Je ne peux que saluer certaines évolutions dans ces deux domaines même si cela a clairement été conçu pour ne pas être plus coûteux qu’avant et ça, ça limite un peu la portée des changements. D’autre part, la majorité départementale reste bloquée dans ses convictions concernant des outils de solidarité comme l’application du quotient familial aux tarifs des cantines. Selon eux, tout le monde doit payer le même prix pour le même service et si jamais il y a des Loirétains en difficulté, ce doit être aux communes ou à l’État de venir à leur rescousse.
Je voudrais à ce sujet revenir sur un argument qui me semble assez malhonnête.

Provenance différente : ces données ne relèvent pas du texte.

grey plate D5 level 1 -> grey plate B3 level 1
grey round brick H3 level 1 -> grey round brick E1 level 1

Quand la collectivité fixe les tarifs des repas servis dans les collèges, elle consent un effort notable pour participer au coût de ce service. Ainsi, ceux qui utilisent la restauration scolaire bénéficient de l’apport financier de l’ensemble des contribuables. C’est bien normal puisqu’il s’agit de s’assurer que tous les enfants aient accès à la scolarisation y compris avec un repas le midi.

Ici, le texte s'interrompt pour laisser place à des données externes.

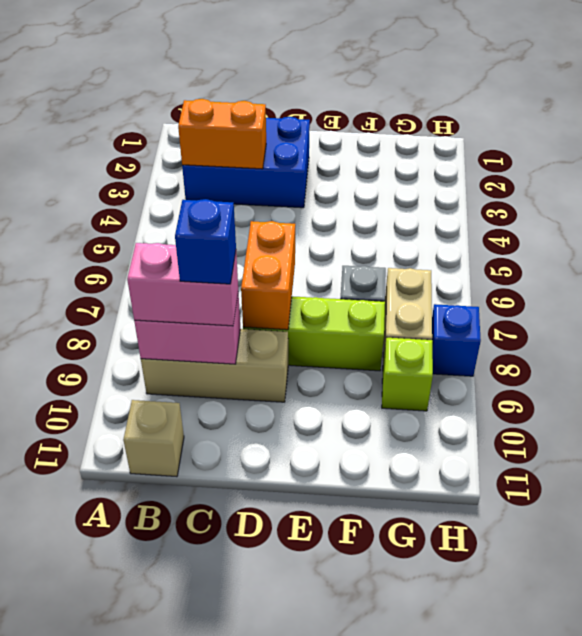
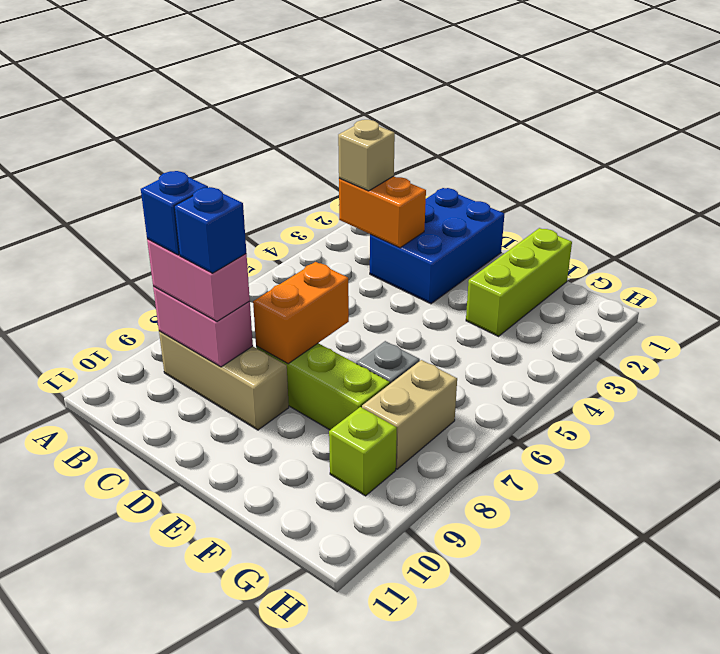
blue brick B2:D3 level 1 -> blue brick C1:D3 level 1
tan brick B11 level 1 -> tan brick B3 level 3
none -> lime brick F1:F3 level 1
blue brick H8 level 1 -> blue brick B9 level 4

Or, il se dit parfois que, puisque ce service est payé par les impôts et que ceux-ci frapperaient plutôt les contribuables aisés, il ne serait pas nécessaire d’en rajouter une couche en alignant les tarifs sur les capacités contributives des bénéficiaires. Malheureusement, il n’est pas vrai que les citoyens les plus aisés soient plus imposés que les autres. Seul l’impôt sur le revenu vérifie cette équation mais il ne représente que 10 % de l’argent public qui est ensuite disponible pour la redistribution. Quand on cumule tous les prélèvements obligatoires, nous contribuons plutôt proportionnellement à nos possibilités : la progressivité de l’impôt est une illusion et les taux de fiscalité sont loin de tenir compte des capacités contributives des Français. C’est donc par le caractère discriminant de la redistribution, et seulement ainsi, que l’on peut faire en sorte que l’impôt serve à la solidarité nationale. Sinon, et c’est malheureusement ce qui s’observe à travers de nombreuses études, l’État et les collectivités ont une fâcheuse tendance à « prendre aux pauvres pour donner aux riches ».

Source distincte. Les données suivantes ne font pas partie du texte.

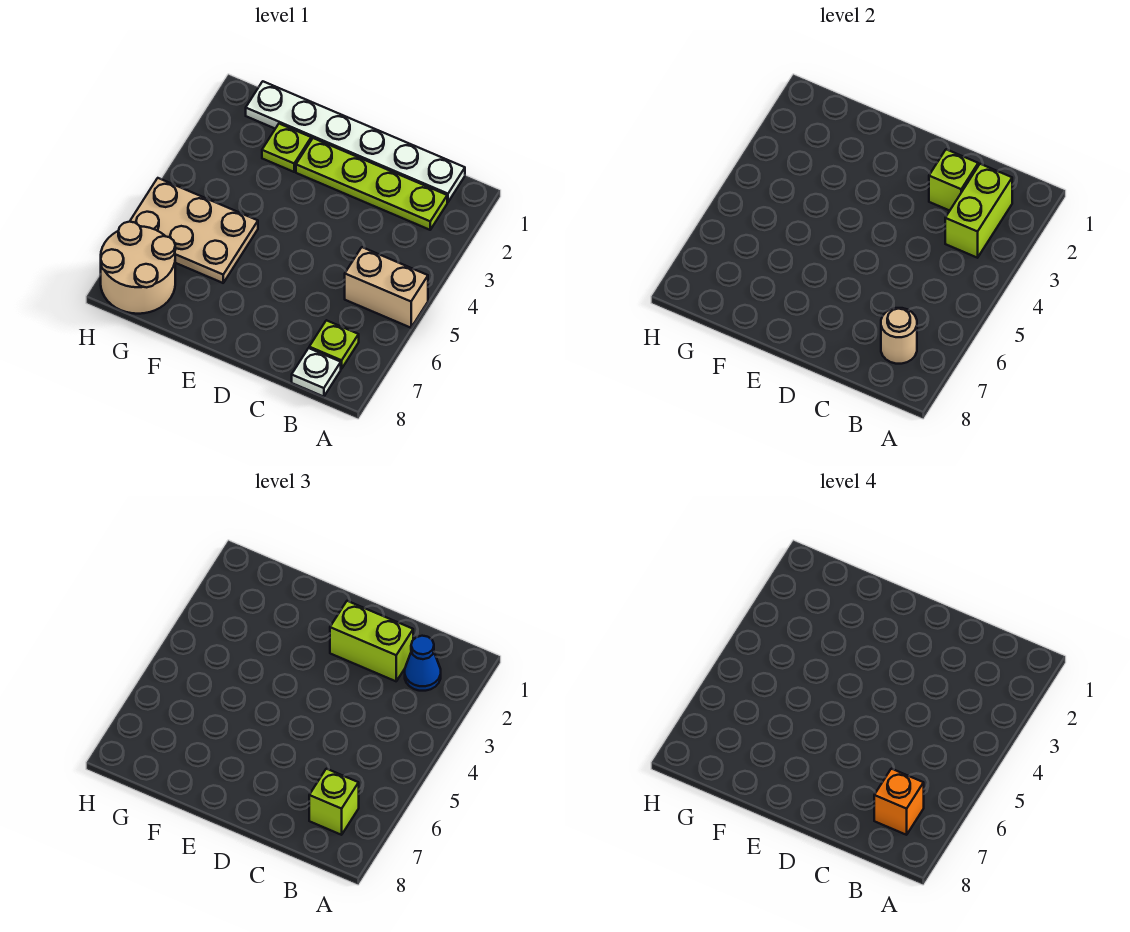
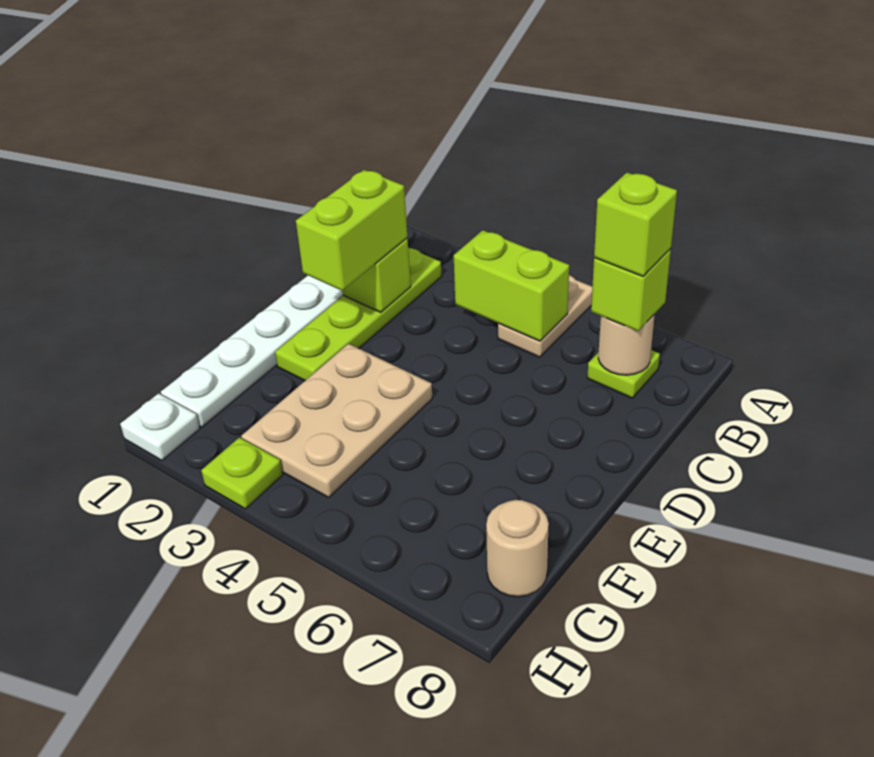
tan brick A5:B5 level 1 -> tan plate A5:B5 level 1
lime brick B2:B3 level 2 -> lime brick B4:B5 level 2
blue cone B2 level 3 -> none
orange brick B7 level 4 -> lime brick B7 level 4
white plate B8 level 1 -> white plate H1 level 1
lime plate F2 level 1 -> lime plate H3 level 1
tan plate F5:H6 level 1 -> tan plate E3:G4 level 1
tan round brick G7:H8 level 1 -> tan round brick G8 level 1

C’est donc en finançant par le budget du Département un tarif social dans les cantines que l’on peut espérer au moins « prendre à tous pour donner aux pauvres ». Dommage que l’idéologie dominante dans notre assemblée loirétaine ne puisse pas accéder à cette évidence.

Rapport E2 : Dotations 2019 aux collèges publics loirétains
Adopté à l’unanimité moins 2 abstentions, celle de Vanessa Baudat-Slimani et la mienne.

Voilà un sujet récurrent sur lequel je marque depuis ces dernières années mon opposition en raison de la baisse de ces dotations survenue en parallèle de leur compensation partielle par des financements directs de certaines dépenses par le conseil départemental.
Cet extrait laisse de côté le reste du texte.